Jordan Lefort* : «Il n'a jamais changé son fusil d'épaule»

«Le premier mot qui me vient à l'esprit, c'est réussite. Tout ce qu'il a touché, ça a marché. Et ç'a bien marché. C'est un coach qui utilise beaucoup la vidéo pour voir les difficultés de l'adversaire. On faisait tous les débuts de semaine, comme ça, on pouvait bien bosser tout le reste du temps. Les vidéos collectives, ç'a commencé en National. En Ligue 1, il misait plus sur le poste par poste (défenseurs, milieux, attaquants). Dans ses discours d'avant match, il parlait de l'aspect foot en premier lieu puis venait l'aspect psychologique. Je me souviens qu'à Amiens, il insistait beaucoup pour que l'on retranscrive sur la pelouse l'ADN de guerriers, de bosseurs, de la région d'Amiens et de ses supporters. Je crois que ç'a bien fonctionné. Il a toujours la même ligne directrice. Il est droit dans ses bottes, il n'a jamais changé son fusil d'épaule, même dans les périodes de moins bien. C'est une force chez lui.

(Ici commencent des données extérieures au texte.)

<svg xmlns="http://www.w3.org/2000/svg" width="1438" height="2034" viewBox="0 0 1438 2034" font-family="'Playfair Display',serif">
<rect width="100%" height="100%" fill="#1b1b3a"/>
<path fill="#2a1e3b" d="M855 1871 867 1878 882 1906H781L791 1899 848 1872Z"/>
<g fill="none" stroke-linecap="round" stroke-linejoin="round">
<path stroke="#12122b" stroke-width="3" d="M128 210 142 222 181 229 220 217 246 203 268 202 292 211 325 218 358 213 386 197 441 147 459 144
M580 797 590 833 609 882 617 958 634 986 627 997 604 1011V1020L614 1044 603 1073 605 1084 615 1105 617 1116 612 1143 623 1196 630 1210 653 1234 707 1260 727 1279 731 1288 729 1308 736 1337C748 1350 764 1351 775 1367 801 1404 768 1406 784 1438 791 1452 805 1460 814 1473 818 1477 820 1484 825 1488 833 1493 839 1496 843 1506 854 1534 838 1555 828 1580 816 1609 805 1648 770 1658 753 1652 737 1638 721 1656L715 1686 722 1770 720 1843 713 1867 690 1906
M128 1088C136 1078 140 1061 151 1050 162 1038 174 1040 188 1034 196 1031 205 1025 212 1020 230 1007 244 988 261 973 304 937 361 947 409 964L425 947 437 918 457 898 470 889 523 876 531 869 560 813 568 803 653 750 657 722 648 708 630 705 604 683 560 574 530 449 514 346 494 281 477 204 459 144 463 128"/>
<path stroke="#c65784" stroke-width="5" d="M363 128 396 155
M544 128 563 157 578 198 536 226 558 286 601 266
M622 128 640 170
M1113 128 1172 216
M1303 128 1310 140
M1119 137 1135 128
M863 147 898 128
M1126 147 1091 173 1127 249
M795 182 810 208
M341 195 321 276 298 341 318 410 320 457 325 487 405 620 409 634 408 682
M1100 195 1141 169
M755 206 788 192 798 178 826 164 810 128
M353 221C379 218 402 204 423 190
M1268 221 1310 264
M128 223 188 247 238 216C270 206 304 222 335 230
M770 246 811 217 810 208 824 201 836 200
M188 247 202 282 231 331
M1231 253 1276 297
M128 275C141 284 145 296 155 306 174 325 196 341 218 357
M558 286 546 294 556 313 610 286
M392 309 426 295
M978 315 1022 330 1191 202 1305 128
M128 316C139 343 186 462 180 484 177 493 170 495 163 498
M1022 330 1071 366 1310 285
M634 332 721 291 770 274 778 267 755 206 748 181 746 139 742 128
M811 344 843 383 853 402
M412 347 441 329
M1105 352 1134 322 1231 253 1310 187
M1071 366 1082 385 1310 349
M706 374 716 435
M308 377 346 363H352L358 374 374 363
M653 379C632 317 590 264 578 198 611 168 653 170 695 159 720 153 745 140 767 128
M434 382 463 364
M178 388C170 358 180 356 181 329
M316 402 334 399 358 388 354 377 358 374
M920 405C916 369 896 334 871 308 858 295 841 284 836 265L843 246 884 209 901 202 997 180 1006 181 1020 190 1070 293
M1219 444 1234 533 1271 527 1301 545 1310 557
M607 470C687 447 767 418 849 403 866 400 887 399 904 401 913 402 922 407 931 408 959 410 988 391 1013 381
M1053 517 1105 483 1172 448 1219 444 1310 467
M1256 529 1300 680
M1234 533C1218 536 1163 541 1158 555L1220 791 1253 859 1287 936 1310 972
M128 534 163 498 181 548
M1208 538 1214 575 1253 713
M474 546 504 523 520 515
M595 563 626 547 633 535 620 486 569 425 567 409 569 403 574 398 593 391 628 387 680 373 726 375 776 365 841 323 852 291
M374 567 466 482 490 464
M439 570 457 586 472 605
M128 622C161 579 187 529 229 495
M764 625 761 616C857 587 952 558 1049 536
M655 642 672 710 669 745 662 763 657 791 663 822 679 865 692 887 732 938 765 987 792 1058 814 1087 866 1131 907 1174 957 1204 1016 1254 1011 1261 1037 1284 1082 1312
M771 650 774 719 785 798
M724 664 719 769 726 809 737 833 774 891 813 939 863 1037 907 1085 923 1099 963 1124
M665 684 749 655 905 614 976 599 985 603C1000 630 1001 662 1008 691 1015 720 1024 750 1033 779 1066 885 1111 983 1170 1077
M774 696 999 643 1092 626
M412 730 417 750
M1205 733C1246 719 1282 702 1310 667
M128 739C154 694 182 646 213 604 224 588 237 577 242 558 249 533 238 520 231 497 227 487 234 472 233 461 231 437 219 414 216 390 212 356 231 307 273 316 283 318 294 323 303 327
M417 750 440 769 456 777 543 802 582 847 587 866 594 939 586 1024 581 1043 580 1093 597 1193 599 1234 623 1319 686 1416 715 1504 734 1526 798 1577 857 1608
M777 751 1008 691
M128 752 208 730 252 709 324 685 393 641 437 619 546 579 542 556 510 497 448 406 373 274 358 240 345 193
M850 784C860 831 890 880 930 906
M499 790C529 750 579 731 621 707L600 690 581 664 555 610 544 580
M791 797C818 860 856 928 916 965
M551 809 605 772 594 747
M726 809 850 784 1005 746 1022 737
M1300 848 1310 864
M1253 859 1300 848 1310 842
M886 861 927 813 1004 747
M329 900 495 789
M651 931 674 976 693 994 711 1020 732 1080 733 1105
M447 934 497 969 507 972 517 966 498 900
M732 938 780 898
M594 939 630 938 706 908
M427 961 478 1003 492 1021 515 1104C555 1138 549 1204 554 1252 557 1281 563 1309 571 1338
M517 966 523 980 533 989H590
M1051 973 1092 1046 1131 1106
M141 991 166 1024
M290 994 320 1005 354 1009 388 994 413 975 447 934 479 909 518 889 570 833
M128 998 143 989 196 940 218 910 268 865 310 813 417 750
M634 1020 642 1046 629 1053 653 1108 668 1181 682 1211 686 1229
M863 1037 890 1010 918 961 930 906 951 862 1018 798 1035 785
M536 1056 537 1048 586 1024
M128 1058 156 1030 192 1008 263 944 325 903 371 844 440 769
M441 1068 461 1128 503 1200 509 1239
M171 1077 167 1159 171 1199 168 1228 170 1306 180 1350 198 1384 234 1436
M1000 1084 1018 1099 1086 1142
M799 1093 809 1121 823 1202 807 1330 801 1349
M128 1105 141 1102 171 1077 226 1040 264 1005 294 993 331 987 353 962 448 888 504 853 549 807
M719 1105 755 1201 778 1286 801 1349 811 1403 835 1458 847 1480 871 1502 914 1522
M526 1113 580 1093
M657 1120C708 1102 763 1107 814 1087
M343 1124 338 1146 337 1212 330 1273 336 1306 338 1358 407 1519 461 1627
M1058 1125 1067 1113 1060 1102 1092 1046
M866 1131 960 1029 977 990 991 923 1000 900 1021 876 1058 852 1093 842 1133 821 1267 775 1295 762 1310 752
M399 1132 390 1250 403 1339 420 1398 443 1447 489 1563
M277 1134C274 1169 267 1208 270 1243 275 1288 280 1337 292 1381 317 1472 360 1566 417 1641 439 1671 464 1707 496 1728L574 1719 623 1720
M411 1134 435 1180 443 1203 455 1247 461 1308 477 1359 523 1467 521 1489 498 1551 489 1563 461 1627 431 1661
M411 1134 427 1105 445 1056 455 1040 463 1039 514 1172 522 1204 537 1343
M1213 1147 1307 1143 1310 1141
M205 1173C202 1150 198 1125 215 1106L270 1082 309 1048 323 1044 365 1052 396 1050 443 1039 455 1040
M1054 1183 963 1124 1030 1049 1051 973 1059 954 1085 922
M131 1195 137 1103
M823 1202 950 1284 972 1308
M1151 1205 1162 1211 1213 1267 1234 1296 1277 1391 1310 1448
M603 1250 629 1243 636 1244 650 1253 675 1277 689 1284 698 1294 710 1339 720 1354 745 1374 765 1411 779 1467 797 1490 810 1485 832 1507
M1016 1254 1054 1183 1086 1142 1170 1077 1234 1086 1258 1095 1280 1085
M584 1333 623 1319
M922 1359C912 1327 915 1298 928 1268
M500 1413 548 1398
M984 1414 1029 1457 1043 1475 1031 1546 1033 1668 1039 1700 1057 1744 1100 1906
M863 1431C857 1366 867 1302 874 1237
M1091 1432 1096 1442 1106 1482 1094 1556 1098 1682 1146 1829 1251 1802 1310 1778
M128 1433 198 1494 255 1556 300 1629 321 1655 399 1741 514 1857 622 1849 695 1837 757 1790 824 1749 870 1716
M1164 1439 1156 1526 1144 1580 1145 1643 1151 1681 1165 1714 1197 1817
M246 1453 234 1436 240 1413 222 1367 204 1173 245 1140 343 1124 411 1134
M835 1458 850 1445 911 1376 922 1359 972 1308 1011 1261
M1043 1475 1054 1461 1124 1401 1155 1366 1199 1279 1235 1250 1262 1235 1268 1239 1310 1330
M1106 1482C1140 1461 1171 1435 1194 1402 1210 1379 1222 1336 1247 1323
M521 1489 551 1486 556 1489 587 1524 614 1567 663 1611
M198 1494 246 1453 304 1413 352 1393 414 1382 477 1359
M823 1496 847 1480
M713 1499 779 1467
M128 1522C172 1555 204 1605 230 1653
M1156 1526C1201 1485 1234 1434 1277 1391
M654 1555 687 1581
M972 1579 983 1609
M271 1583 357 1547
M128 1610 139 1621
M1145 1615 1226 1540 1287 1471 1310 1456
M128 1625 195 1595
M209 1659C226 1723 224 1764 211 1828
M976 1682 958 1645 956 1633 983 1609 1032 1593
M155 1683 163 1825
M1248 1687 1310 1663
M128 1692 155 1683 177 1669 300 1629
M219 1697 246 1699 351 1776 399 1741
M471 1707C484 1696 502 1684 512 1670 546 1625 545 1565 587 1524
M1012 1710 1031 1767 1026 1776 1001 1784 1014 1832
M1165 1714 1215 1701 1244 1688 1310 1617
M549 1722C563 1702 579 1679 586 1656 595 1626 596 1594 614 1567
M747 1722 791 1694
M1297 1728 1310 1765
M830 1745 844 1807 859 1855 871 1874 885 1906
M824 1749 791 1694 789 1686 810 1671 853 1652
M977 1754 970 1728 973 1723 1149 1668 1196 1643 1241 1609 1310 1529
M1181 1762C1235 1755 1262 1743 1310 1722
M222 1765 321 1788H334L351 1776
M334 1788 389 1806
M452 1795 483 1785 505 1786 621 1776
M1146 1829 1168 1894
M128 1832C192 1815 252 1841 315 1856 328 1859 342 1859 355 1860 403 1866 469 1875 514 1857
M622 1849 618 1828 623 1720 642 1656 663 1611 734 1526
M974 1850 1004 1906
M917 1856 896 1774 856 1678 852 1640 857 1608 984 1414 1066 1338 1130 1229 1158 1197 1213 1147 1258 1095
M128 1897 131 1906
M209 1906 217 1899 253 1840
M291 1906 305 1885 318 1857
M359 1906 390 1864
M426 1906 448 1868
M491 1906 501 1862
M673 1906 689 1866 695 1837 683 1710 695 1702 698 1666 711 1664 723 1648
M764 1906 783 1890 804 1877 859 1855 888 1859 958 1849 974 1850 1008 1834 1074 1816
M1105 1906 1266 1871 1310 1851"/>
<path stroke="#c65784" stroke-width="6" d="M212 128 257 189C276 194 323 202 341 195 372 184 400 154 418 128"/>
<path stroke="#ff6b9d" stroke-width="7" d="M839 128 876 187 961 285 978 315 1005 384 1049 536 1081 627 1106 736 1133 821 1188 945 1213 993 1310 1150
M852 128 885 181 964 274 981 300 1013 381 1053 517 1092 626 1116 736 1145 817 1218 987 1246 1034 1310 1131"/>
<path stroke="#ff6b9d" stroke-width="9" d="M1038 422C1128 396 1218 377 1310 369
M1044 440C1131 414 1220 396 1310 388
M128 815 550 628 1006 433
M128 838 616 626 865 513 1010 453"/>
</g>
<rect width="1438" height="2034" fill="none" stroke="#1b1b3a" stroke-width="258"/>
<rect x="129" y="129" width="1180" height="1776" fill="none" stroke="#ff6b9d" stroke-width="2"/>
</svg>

Je me souviens qu'en National, il nous laissait trois ou quatre jours après les victoires, ça arrivait de faire la même chose en Ligue 1 aussi, ce qui est très rare. Il aura toujours ce coté amateur qui reste en lui. Je me rappelle aussi d'une engueulade. J'étais jeune en National. On prend 4-0 contre Boulogne-sur-Mer. Il me dit le lundi ou le mardi : "Ce sera dur que tu reviennes dans l'équipe, je te le dis. Là, tu vas payer pour comprendre !" Le week-end qui suit, je suis titulaire direct (rires). J'étais jeune putain, j'ai flippé toute la semaine... Au final, c'était un bon nul à Châteauroux derrière et c'était vraiment parti pour mon aventure amiénoise.» - J.T.

*Joueur à Amiens (2015-2019)

Julien Outrebon* : «Sa vidéo nous avait pris aux tripes»

«Luzenac, ç'a été difficile à avaler pour lui. C'est quelqu'un qui est vraiment dans l'humain. Il a pris un sacré coup sur la tête. Sa force, c'est d'expliquer ses choix, d'être honnête, franc, loyal. Il a la capacité de rester au contact des joueurs, d'échanger avec eux. Il est toujours clair et franc. Il travaille beaucoup ses causeries. Ce ne sont jamais les mêmes. C'est un très bon coach dans la gestion humaine. Tout est préparé, c'est un grand pro. Je me souviens tout particulièrement d'une causerie : celle de la montée en L2 avec Luzenac. Il avait fait faire une vidéo pour nous. Ça ne se faisait pas tant que ça à l'époque.

C'était extraordinaire, ça nous avait pris aux tripes. Un moment marquant, très fort. Il y avait nos proches, c'était beau, c'était tout ce qu'on avait vécu, la passion autour de cette histoire de famille qu'était Luzenac. Il cultive la fibre du club familial. Il sait d'où il vient et il le véhicule vachement bien. Je sens toujours l'amateur en lui et c'est vraiment une force. Tout le monde se sent concerné et bien avec Christophe. Il laisse beaucoup de place, il est facile d'accès. Il sait gérer, créer une dynamique de groupe. Sa gestion et son management fait qu'il y a quelque chose qui se crée entre joueurs staff et clubs, au-delà des qualités tactiques, c'est sa force.» - E.G.

*Joueur à Luzenac (2013-14), Amiens (2015) et adjoint à Lorient.